At the time, I was absolutely devastated both times she ended things. Reflecting on it, though, it was a somewhat toxic relationship in a couple of ways. I do think that a partner should always push you to want to be a better person, but with her I almost always felt like I was being tested and there were things about me that were never going to be "good enough" for her. That was mixed in with her telling me how wonderful and perfect I was, so I never really knew what to expect. I remember at one point challenging me that she felt like I was always "unsure" of how secure our relationship was, when in reality some of her previous behavior had really given me every reason to be.
The point of that, though, is that even though that relationship seemed great at the time, it had its red flags that I was just too blind to ignore.
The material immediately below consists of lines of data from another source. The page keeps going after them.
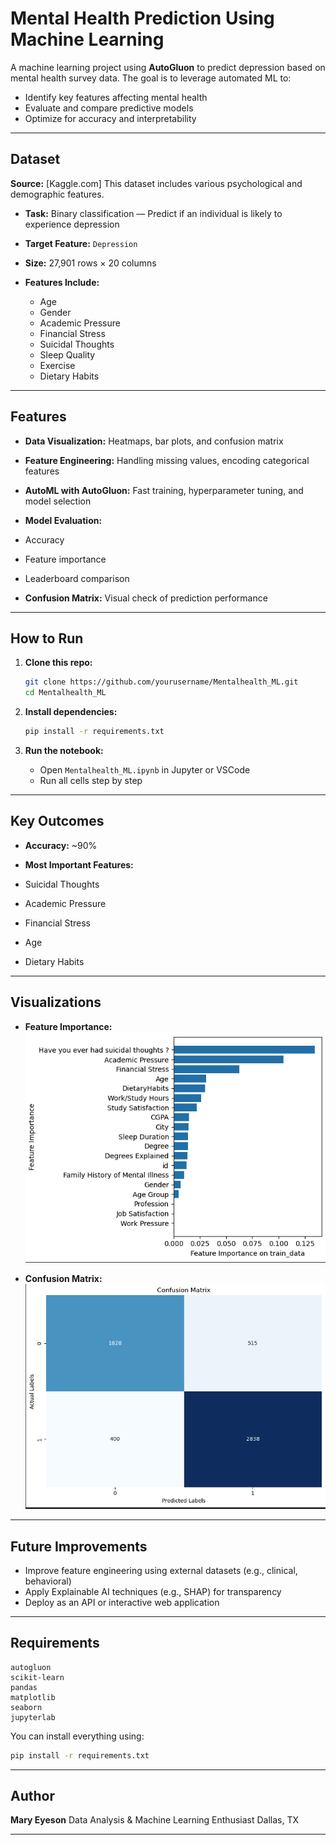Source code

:# Mental Health Prediction Using Machine Learning

A machine learning project using **AutoGluon** to predict depression based on mental health survey data. The goal is to leverage automated ML to:

* Identify key features affecting mental health
* Evaluate and compare predictive models
* Optimize for accuracy and interpretability

---

## Dataset

**Source:** \[Kaggle.com]
This dataset includes various psychological and demographic features.

* **Task:** Binary classification — Predict if an individual is likely to experience depression
* **Target Feature:** `Depression`
* **Size:** 27,901 rows × 20 columns
* **Features Include:**

  * Age
  * Gender
  * Academic Pressure
  * Financial Stress
  * Suicidal Thoughts
  * Sleep Quality
  * Exercise
  * Dietary Habits

---

## Features

*  **Data Visualization:** Heatmaps, bar plots, and confusion matrix
*  **Feature Engineering:** Handling missing values, encoding categorical features
*  **AutoML with AutoGluon:** Fast training, hyperparameter tuning, and model selection
*  **Model Evaluation:**

  * Accuracy
  * Feature importance
  * Leaderboard comparison
*  **Confusion Matrix:** Visual check of prediction performance

---

##  How to Run

1. **Clone this repo:**

   ```bash
   git clone https://github.com/yourusername/Mentalhealth_ML.git
   cd Mentalhealth_ML
   ```

2. **Install dependencies:**

   ```bash
   pip install -r requirements.txt
   ```

3. **Run the notebook:**

   * Open `Mentalhealth_ML.ipynb` in Jupyter or VSCode
   * Run all cells step by step

---

##  Key Outcomes

*  **Accuracy:** \~90%
*  **Most Important Features:**

  * Suicidal Thoughts
  * Academic Pressure
  * Financial Stress
  * Age
  * Dietary Habits

---

##  Visualizations

*  **Feature Importance:**
  ![Feature Importance](imgs/featureimport_depress.png)

*  **Confusion Matrix:**
  ![Confusion Matrix](imgs/confusionmatrix_depression.png)

---

##  Future Improvements

* Improve feature engineering using external datasets (e.g., clinical, behavioral)
* Apply Explainable AI techniques (e.g., SHAP) for transparency
* Deploy as an API or interactive web application

---

##  Requirements

```
autogluon
scikit-learn
pandas
matplotlib
seaborn
jupyterlab
```

You can install everything using:

```bash
pip install -r requirements.txt
```

---

##  Author

**Mary Eyeson**
Data Analysis & Machine Learning Enthusiast
 Dallas, TX

---
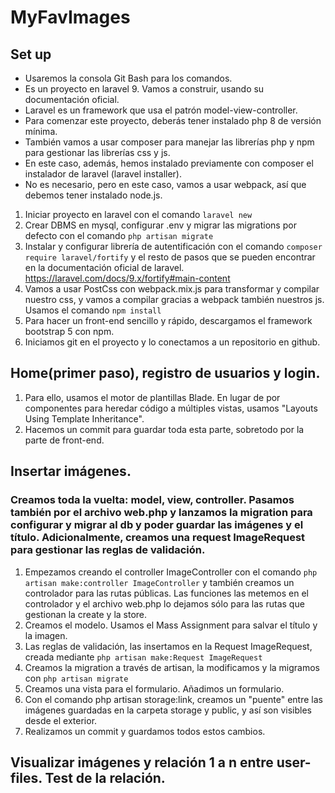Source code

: # MyFavImages

## Set up 
- Usaremos la consola Git Bash para los comandos.
- Es un proyecto en laravel 9. Vamos a construir, usando su documentación oficial.
- Laravel es un framework que usa el patrón model-view-controller.
- Para comenzar este proyecto, deberás tener instalado php 8 de versión mínima.
- También vamos a usar composer para manejar las librerías php y npm para gestionar las  librerías css y js.
- En este caso, además, hemos instalado previamente con composer el instalador de  laravel (laravel installer).
- No es necesario, pero en este caso, vamos a usar webpack, así que debemos tener instalado node.js.

1. Iniciar proyecto en laravel con el comando `laravel new`
2. Crear DBMS en mysql, configurar .env y migrar las migrations por defecto con el comando `php artisan migrate`
3. Instalar y configurar librería de autentificación con el comando `composer require laravel/fortify` y el resto de pasos que se pueden encontrar en la documentación oficial de laravel. https://laravel.com/docs/9.x/fortify#main-content
4. Vamos a usar PostCss con webpack.mix.js para transformar y compilar nuestro css, y vamos a compilar gracias a webpack también nuestros js. Usamos el comando `npm install`
5. Para hacer un front-end sencillo y rápido, descargamos el framework bootstrap 5 con npm.
6. Iniciamos git en el proyecto y lo conectamos a un repositorio en github.

## Home(primer paso), registro de usuarios y login.
1. Para ello, usamos el motor de plantillas Blade. En lugar de por componentes para heredar código a múltiples vistas, usamos "Layouts Using Template Inheritance".
2. Hacemos un commit para guardar toda esta parte, sobretodo por la parte de front-end.

## Insertar imágenes.
### Creamos toda la vuelta: model, view, controller. Pasamos también por el archivo web.php y lanzamos la migration para configurar y migrar al db y poder guardar las imágenes y el título. Adicionalmente, creamos una request ImageRequest para gestionar las reglas de validación.
1. Empezamos creando el controller ImageController con el comando `php artisan make:controller ImageController` y también creamos un controlador para las rutas públicas. Las funciones las metemos en el controlador y el archivo web.php lo dejamos sólo para las rutas que gestionan la create y la store.
2. Creamos el modelo. Usamos el Mass Assignment para salvar el título y la imagen.
3. Las reglas de validación, las insertamos en la Request ImageRequest, creada mediante `php artisan make:Request ImageRequest`
4. Creamos la migration a través de artisan, la modificamos y la migramos con `php artisan migrate`
5. Creamos una vista para el formulario. Añadimos un formulario.
6. Con el comando php artisan storage:link, creamos un "puente" entre las imágenes guardadas en la carpeta storage y public, y así son visibles desde el exterior.
7. Realizamos un commit y guardamos todos estos cambios.

## Visualizar imágenes y relación 1 a n entre user-files. Test de la relación.
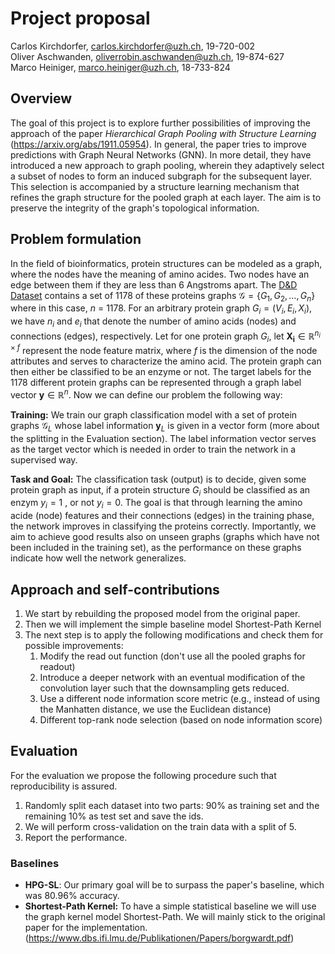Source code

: # Project proposal
Carlos Kirchdorfer, carlos.kirchdorfer@uzh.ch, 19-720-002 \
Oliver Aschwanden, oliverrobin.aschwanden@uzh.ch, 19-874-627 \
Marco Heiniger, marco.heiniger@uzh.ch, 18-733-824

## Overview
The goal of this project is to explore further possibilities of improving the approach of the paper _Hierarchical Graph Pooling with Structure Learning_ (https://arxiv.org/abs/1911.05954). In general, the paper tries to improve predictions with Graph Neural Networks (GNN). In more detail, they have introduced a new approach to graph pooling, wherein they adaptively select a subset of nodes to form an induced subgraph for the subsequent layer. This selection is accompanied by a structure learning mechanism that refines the graph structure for the pooled graph at each layer. The aim is to preserve the integrity of the graph's topological information.


## Problem formulation
In the field of bioinformatics, protein structures can be modeled as a graph, where the nodes have the meaning of amino acides. Two nodes have an edge between them if they are less than 6 Angstroms apart. The [D&D Dataset](https://pubmed.ncbi.nlm.nih.gov/12850146/) contains a set of 1178 of these proteins graphs $\mathcal{G} = \{G_1, G_2, \dots, G_n\}$ where in this case, $n$ = 1178. For an arbitrary protein graph $G_i = (V_i, E_i, X_i)$, we have $n_i$ and $e_i$ that denote the number of amino acids (nodes) and connections (edges), respectively. Let for one protein graph $G_i$, let $\mathbf{X_i} \in \mathbb{R}^{n_i \times f}$ represent the node feature matrix, where $f$ is the dimension of the node attributes and serves to characterize the amino acid. The protein graph can then either be classified to be an enzyme or not. The target labels for the 1178 different protein graphs can be represented through a graph label vector $\mathbf{y} \in \mathbb{R}^{n}$. Now we can define our problem the following way:

**Training:** We train our graph classification model with a set of protein graphs $\mathcal{G}_L$ whose label information $\mathbf{y}_L$ is given in a vector form (more about the splitting in the Evaluation section). The label information vector serves as the target vector which is needed in order to train the network in a supervised way.

**Task and Goal:** The classification task (output) is to decide, given some protein graph as input, if a protein structure $G_i$ should be classified as an enzym $y_{i} = 1$ , or not $y_{i} = 0$. The goal is that through learning the amino acide (node) features and their connections (edges) in the training phase, the network improves in classifying the proteins correctly. Importantly, we aim to achieve good results also on unseen graphs (graphs which have not been included in the training set), as the performance on these graphs indicate how well the network generalizes.

## Approach and self-contributions
1. We start by rebuilding the proposed model from the original paper. 
2. Then we will implement the simple baseline model Shortest-Path Kernel 
3. The next step is to apply the following modifications and check them for possible improvements:
    1. Modify the read out function (don't use all the pooled graphs for readout)
    2. Introduce a deeper network with an eventual modification of the convolution layer such that the downsampling gets reduced.
    3. Use a different node information score metric (e.g., instead of using the Manhatten distance, we use the Euclidean distance)
    4. Different top-rank node selection (based on node information score)

## Evaluation
For the evaluation we propose the following procedure such that reproducibility is assured.

1. Randomly split each dataset into two parts: 90% as training set and the remaining 10% as test set and save the ids. 
2. We will perform cross-validation on the train data with a split of 5.
3. Report the performance.

### Baselines
- **HPG-SL**:
Our primary goal will be to surpass the paper's baseline, which was 80.96% accuracy.
- **Shortest-Path Kernel:** 
To have a simple statistical baseline we will use the graph kernel model Shortest-Path. We will mainly stick to the original paper for the implementation. (https://www.dbs.ifi.lmu.de/Publikationen/Papers/borgwardt.pdf)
If it had continued, it would have been a similar ongoing emotional roller coaster to what you're now experiencing. I am now making plans to marry a woman who I feel truly IS a wonderful complement to me. Among her many other wonderful qualities, and in contrast to the girl I was speaking of above, although we do challenge each other to improve the other in various subtle and not so subtle ways, we both ultimately recognize that the way we are now is what makes us special and such a great match for each other. Furthermore, we are together because we make a conscious effort to choose to be part of each others lives, not because either of us is desperate for anyone. I could go on forever about why I'm so crazy about the person who will be my wife this time next year, but I'll also say that while building a relationship has been a lot of work it has been enjoyable and not stressful work-and that to me is how it should be.